Pero ¿de dónde le sale está súbita resolución, tan poco pedagógica aunque tan genial? Se le altera la sangre; muda de piel espiritual y brota en él un nuevo hombre, el hombre. Emprende ahora su corazón un galope, y este galope le echa á la cabeza un ataque de amor. Sí, son ataques, estallidos de amor, de amor lancinante, accesos que le sobrecogen en cualquier parte, con la amorosa imagen chorreando vida. Sí, «hay que vivir, hay que vivir y lo demás son lilailas», lo dice el padre de la vida. Ya tiene Apolodoro con que hacer sus furtivas escapatorias al triste jardín del deleite. Se le abre el mundo.
—Es menester que te penetres bien de la importancia de la ley de la herencia—le dice don Avito.
—Sí, padre, la estoy estudiando.
—Pero á fondo.
—¡Qué mundo, Virgen Santísima, qué mundo!—suspira la Materia.
Y espía Apolodoro el momento, que ha estado á punto de lograr hace poco, pero habiéndosele desvanecido Clarita, con su sonrisa á que hace de amoroso ámbito el hogar. Porque este hogar ¿es una difusión de su sonrisa, ó es acaso ésta una concentración del hogar?

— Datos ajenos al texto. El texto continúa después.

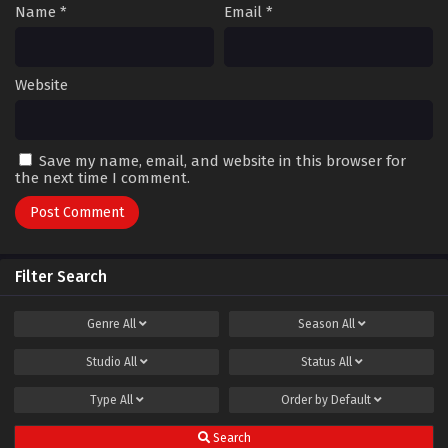
Name
*
Email
*
Website
Save my name, email, and website in this browser for
the next time I comment.
Filter Search
Genre
All
Season
All
Studio
All
Status
All
Type
All
Order by
Default
Search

Algo barrunta, sin duda, la doncella, pues sus ojos miran más hondo y sus labios se entreabren más al ver á Apolodoro.
¿Y don Epifanio? Algo debe de saber también, porque ¿no da otro tono á sus plácidas sentencias? ¡Qué sentencias! ¡Qué talento de hombre! ¡haber sabido hacer esta hija! Un talento inconciente, es decir, genial. ¿Cómo va á comparársele don Fulgencio? ¡Para aforismo y Ars magna y filosofía rítmica sobre-humana Clarita, Clarita! «¡Esas son teorías!» como dice con resignación el padre, don Epifanio.
¡Por fin! ¡qué trote el del corazón! No le deja oirse, no le da respiro, le ahoga. Y Clarita, también suspensa, anhelante, espera el parto del solemne silencio.
—Clarita... Clarita... haga el favor... lea esto—y deslizándole la carta, entra al estudio.